NK92-exo Induces Ferroptosis in A549 Cells by Targeting a miR-663a-SLC11A2 Axis

Background/Aim: Natural killer (NK) cell-derived exosomes have demonstrated anti-cancer activity against various cancers, but the role in regulating ferroptosis in lung cancer remains unclear. This study investigates whether exosomes derived from NK-92 cells (NK92-exo) can trigger ferroptosis in A549 cells and elucidates the underlying mechanisms, providing a novel strategy for lung cancer treatment.

Materials and Methods: NK92-exo were isolated via ultracentrifugation and density-gradient ultracentrifugation and characterized. The changes related to ferroptosis were determined using specific detection kits and transmission electron microscopy (TEM). Predict miR-663a and SLC11A2 associated with ferroptosis in A549 cells through bioinformatics analysis and validated. Lentivirus infection was used to overexpress SLC11A2 in A549 cells, and the expression levels of GPX4, NRF2, and PTGS2 were analyzed.

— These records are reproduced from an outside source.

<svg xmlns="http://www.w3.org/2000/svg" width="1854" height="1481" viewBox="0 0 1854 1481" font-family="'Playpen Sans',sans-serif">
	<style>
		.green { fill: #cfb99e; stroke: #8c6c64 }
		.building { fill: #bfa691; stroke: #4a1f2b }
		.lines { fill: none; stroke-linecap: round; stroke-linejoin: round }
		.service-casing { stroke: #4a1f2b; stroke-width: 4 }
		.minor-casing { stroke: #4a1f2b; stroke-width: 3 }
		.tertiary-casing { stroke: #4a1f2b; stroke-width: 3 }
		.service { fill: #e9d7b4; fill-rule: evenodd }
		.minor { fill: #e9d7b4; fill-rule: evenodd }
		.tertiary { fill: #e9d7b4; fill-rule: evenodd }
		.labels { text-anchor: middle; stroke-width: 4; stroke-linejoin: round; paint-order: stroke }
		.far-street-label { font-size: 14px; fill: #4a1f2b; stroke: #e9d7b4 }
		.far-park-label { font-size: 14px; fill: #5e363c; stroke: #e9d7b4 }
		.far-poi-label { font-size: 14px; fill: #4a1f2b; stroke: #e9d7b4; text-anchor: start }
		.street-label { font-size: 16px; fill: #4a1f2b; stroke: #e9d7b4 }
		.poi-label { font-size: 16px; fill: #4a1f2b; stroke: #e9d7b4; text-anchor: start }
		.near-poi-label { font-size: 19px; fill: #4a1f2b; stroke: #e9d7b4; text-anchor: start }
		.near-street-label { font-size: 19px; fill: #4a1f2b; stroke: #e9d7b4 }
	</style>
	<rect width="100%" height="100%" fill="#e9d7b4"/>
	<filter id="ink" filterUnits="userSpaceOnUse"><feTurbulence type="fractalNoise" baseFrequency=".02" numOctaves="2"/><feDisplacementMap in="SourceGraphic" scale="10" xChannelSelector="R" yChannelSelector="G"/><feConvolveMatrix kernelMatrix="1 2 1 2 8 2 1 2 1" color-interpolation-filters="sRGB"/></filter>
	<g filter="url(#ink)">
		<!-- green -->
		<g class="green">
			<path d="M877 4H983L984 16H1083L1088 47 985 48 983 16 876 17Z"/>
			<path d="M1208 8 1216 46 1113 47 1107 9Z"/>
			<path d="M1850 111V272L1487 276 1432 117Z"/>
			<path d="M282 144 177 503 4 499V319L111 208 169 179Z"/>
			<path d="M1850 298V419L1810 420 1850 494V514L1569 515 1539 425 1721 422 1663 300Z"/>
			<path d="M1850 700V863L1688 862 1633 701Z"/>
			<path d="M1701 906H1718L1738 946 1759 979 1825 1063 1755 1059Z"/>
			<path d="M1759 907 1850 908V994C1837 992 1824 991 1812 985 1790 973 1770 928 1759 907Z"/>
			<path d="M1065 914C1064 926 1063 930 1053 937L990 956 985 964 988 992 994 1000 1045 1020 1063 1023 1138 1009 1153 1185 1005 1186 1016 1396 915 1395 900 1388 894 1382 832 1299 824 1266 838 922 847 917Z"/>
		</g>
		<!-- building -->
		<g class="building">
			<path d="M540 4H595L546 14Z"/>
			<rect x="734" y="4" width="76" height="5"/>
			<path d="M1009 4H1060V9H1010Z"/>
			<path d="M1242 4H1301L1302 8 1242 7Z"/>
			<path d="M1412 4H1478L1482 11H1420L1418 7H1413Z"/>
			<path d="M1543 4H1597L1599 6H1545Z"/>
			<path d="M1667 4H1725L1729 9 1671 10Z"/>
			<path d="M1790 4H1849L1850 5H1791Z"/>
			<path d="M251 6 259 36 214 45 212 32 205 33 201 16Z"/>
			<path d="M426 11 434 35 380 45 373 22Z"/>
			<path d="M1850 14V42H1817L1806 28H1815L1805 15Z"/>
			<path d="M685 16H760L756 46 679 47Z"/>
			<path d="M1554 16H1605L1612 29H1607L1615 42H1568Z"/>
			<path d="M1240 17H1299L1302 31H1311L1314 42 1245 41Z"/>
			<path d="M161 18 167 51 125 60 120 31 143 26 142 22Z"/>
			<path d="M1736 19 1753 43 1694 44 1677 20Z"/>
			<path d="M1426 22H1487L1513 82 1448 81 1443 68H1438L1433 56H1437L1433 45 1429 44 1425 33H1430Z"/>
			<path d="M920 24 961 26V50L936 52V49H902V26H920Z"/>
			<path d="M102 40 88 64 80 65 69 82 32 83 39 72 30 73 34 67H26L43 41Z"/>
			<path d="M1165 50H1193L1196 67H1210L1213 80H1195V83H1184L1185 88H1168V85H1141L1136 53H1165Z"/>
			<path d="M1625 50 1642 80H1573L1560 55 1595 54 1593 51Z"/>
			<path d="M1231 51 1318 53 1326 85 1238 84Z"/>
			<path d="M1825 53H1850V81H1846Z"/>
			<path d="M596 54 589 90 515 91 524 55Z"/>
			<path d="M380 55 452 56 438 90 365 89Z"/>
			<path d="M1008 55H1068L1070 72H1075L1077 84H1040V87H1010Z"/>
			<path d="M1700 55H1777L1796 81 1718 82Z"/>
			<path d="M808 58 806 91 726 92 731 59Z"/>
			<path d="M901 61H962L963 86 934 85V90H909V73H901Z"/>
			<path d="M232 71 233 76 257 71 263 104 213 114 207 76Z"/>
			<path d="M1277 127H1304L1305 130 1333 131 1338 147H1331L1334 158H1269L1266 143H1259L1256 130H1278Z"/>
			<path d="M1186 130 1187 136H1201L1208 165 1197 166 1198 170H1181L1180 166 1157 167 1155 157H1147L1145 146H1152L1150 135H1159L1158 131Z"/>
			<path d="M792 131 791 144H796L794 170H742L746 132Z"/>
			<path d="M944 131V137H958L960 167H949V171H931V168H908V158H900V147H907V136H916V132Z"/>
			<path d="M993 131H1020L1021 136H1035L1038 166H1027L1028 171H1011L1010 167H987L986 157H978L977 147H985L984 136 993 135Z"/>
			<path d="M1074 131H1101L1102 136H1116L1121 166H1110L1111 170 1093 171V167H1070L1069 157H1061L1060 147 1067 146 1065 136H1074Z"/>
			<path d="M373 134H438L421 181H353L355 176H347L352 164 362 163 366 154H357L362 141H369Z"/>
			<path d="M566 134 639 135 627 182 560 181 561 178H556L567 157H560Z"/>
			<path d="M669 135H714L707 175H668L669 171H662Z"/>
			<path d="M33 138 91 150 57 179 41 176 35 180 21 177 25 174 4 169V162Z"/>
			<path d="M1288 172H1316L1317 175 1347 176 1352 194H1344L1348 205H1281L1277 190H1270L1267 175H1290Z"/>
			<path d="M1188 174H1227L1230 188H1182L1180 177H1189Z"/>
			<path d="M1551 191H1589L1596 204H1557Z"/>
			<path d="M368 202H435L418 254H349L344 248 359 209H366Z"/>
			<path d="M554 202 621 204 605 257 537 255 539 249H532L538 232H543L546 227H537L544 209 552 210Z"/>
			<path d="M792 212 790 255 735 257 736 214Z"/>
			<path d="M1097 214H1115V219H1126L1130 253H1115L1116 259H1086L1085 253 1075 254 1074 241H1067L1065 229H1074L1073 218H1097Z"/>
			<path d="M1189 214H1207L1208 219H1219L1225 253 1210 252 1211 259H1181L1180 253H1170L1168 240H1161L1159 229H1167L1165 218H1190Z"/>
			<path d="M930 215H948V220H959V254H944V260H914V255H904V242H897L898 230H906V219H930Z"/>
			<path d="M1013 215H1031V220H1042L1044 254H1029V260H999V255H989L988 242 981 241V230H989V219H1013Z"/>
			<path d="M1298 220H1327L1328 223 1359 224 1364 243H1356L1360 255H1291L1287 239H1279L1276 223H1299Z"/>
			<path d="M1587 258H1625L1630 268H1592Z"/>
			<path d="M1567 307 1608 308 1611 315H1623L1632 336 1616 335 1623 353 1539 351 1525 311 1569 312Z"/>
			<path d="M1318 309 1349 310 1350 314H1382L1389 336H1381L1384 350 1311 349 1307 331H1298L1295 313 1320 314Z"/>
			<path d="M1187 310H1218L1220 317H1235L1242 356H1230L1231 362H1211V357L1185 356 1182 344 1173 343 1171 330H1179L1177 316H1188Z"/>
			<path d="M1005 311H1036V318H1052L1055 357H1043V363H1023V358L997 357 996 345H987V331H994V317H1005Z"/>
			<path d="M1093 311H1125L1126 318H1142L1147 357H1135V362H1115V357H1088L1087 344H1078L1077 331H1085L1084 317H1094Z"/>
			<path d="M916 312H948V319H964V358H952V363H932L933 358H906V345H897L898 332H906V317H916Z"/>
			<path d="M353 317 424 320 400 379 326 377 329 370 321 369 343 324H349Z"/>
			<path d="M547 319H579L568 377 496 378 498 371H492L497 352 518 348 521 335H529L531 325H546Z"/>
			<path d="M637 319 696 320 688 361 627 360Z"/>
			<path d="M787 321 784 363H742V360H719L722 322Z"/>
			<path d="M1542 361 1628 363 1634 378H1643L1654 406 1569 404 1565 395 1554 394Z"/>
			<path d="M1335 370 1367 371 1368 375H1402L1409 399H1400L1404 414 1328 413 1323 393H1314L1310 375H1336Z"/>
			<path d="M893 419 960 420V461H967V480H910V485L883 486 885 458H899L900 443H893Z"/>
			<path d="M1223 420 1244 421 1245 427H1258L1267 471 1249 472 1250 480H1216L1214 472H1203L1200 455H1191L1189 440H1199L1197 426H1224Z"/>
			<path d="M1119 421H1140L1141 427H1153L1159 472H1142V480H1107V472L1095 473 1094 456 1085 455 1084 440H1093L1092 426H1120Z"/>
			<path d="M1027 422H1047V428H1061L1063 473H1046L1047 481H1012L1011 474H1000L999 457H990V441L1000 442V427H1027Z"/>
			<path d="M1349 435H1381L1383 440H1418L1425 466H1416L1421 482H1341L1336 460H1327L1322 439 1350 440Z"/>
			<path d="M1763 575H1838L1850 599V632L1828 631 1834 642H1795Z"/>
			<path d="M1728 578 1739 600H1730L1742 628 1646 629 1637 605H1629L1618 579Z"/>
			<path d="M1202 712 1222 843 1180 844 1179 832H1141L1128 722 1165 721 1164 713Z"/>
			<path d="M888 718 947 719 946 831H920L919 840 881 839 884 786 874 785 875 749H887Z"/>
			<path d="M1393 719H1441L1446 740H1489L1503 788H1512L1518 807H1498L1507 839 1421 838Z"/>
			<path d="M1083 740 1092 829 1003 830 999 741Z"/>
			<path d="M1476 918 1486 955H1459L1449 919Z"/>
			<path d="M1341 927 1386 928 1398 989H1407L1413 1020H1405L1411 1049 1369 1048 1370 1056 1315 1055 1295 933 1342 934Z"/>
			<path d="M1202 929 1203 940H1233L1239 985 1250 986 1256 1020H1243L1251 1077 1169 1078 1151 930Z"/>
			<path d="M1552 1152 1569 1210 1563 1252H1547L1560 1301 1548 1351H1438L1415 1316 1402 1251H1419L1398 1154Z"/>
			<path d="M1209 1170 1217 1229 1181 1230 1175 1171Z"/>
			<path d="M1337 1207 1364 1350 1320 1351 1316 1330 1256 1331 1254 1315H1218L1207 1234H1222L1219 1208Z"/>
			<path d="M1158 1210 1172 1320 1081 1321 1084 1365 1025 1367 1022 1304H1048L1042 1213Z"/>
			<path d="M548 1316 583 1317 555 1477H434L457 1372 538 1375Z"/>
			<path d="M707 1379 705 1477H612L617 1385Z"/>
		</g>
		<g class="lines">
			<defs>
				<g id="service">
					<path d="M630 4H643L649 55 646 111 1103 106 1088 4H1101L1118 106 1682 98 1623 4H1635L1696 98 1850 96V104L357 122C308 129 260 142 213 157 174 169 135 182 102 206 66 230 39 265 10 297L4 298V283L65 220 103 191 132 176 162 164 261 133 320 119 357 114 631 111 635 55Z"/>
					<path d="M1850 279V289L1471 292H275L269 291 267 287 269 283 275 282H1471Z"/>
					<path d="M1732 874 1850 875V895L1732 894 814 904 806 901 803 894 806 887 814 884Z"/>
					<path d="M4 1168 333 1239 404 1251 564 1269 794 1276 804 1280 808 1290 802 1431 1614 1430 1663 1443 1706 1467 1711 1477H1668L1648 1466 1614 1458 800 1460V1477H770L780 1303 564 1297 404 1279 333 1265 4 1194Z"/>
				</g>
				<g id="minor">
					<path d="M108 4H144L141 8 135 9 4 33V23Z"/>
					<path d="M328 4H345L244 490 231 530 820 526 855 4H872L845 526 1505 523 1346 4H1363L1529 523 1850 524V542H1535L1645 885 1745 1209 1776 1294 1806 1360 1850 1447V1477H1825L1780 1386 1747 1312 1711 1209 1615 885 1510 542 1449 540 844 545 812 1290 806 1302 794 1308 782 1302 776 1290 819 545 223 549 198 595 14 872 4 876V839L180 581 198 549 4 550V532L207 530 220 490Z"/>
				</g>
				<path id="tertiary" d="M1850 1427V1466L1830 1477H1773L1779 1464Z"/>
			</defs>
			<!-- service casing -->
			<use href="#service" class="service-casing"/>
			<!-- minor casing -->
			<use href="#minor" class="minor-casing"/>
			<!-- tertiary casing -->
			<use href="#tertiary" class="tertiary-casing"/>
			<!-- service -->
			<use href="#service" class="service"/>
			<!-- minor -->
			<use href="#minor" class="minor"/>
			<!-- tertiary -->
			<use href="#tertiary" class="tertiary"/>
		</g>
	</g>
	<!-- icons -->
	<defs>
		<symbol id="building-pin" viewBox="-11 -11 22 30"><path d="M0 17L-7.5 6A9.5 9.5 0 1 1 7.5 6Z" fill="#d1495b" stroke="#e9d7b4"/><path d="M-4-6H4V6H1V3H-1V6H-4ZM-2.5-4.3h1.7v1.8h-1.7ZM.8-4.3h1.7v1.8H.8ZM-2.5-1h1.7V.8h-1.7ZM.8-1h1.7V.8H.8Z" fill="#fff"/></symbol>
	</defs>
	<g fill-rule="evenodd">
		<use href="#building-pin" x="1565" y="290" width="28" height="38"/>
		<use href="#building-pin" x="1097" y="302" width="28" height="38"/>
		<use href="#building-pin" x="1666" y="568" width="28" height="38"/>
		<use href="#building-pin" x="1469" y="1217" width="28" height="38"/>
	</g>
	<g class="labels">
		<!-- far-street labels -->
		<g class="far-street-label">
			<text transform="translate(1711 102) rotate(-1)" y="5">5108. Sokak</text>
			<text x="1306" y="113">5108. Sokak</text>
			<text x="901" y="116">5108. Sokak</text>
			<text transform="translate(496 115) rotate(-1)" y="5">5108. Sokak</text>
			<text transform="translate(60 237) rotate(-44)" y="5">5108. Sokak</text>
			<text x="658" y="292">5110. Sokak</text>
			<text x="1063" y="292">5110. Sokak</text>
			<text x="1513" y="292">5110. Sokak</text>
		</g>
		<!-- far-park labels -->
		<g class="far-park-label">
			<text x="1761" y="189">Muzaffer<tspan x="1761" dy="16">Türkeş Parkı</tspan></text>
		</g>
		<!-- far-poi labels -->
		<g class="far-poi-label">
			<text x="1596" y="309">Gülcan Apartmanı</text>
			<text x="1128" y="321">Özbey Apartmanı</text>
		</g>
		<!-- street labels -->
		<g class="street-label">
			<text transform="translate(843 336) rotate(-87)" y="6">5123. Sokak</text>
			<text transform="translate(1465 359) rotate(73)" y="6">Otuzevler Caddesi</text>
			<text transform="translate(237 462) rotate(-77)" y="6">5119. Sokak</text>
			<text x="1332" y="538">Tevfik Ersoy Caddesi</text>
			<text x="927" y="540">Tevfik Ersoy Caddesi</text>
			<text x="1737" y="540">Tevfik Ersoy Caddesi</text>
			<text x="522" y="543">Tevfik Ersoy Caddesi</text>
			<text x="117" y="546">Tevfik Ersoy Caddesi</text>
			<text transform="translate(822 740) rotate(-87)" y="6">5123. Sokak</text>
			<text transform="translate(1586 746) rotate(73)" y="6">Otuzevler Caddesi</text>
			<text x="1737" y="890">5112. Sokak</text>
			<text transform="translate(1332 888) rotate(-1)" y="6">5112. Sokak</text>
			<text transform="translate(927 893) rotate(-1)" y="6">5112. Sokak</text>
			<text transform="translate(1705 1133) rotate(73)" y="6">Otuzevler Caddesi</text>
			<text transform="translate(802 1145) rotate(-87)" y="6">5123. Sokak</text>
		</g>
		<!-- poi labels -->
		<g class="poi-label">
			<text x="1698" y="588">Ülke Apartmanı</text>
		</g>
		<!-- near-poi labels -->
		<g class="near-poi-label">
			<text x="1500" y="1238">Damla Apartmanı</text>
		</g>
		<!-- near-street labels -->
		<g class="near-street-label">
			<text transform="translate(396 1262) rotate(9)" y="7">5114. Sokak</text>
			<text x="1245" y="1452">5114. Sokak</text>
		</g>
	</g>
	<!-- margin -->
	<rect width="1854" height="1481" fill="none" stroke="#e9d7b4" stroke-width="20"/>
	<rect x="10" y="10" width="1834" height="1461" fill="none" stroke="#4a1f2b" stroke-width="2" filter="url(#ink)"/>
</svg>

Results: NK92-exo were successfully isolated and characterized. Co-culturing NK92-exo with A549 cells significantly increased ferroptosis-related changes, such as elevated MDA, ROS, and Fe²⁺ levels, decreased GSH level and mitochondrial membrane potential, and observed shrunken mitochondria and mitochondrial rupture. The expression level of miR-663a was significantly downregulated by NK92-exo treatment, resulting in evident upregulation of its potential target SLC11A2 in A549 cells. Additionally, SLC11A2 overexpression significantly enhanced ferroptosis in A549 cells, an effect that was further enhanced by NK92-exo treatment.

Conclusion: NK92-exo decreased intracellular miR-663a abundance and increased SLC11A2 expression, thereby promoting ferroptosis in A549 cells. These findings suggest that NK92-exo may serve as a novel therapeutic bioproduct for lung cancer treatment.